Я хочу, чтобы Мур жил и учился. Со мною он пропадет. Адр<ес> Асеева на конверте.

Не похороните живой! Хорошенько проверьте».

Тоже, заметьте, все по делу, никакой лишней «лирики».

Так что довольно о технологии писательства, давайте честно — о том, с чего начали. Помните Одоевского? «Перо пишет плохо, если в чернильницу не прибавлена хотя бы капля собственной крови». Давайте о том, сколько крови надо, чтобы оно писало хорошо.
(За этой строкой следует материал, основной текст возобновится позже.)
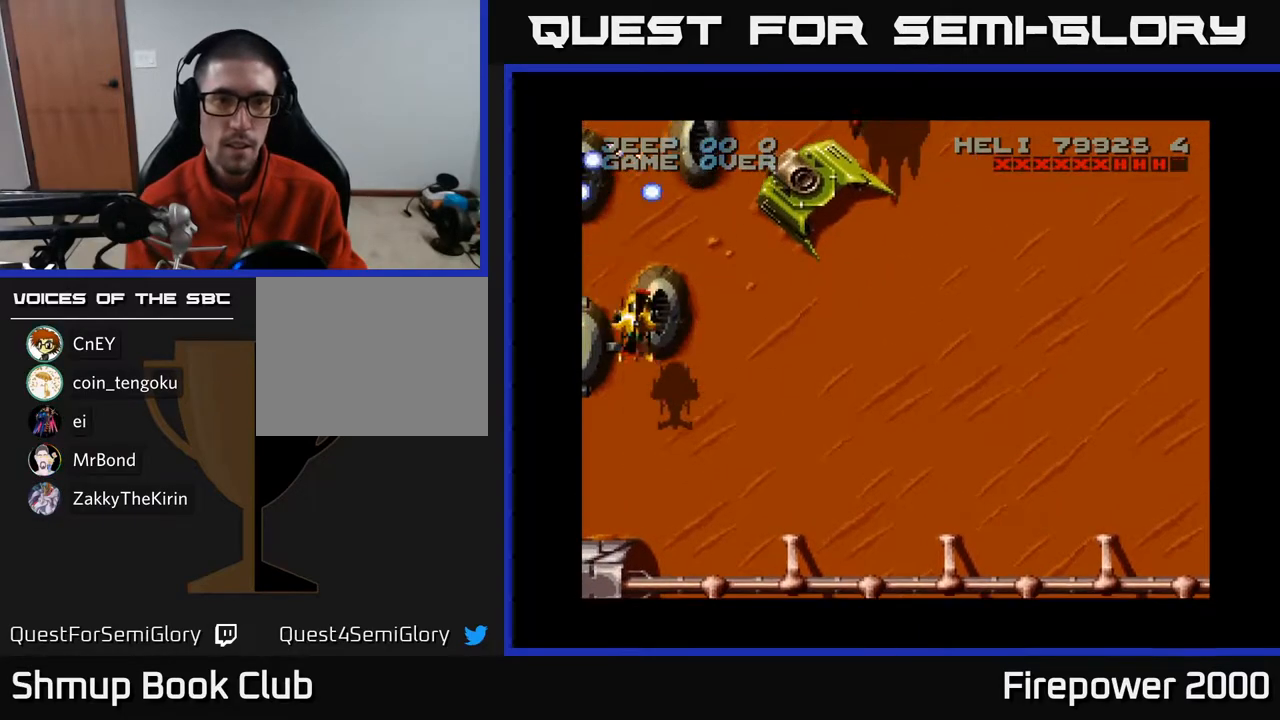
{"buttons": ["A", "DPAD_DOWN", "DPAD_RIGHT"], "left_stick": "center", "right_stick": "center", "events": []}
И предупреждаю: одна из слушательниц моей Школы малой прозы и поэзии, прозаик, пробовавший себя в поэзии, после разбора статьи Маяковского «Как делать стихи» твердо сказала — «теперь я точно знаю, что поэзии писать не буду». А другая как писала, так и пишет стихи — потому что Бог дал и вариантов нет. Так что я не буду вас обманывать — ни в том, чего стоит настоящая поэзия как творение и образ жизни ее автора, ни в том, насколько это просто — создавать новые миры, путешествие в которые навсегда лишает вас радостей обычной жизни и статуса «нормального человека», ибо сознание, однажды расширенное, сужено быть не может.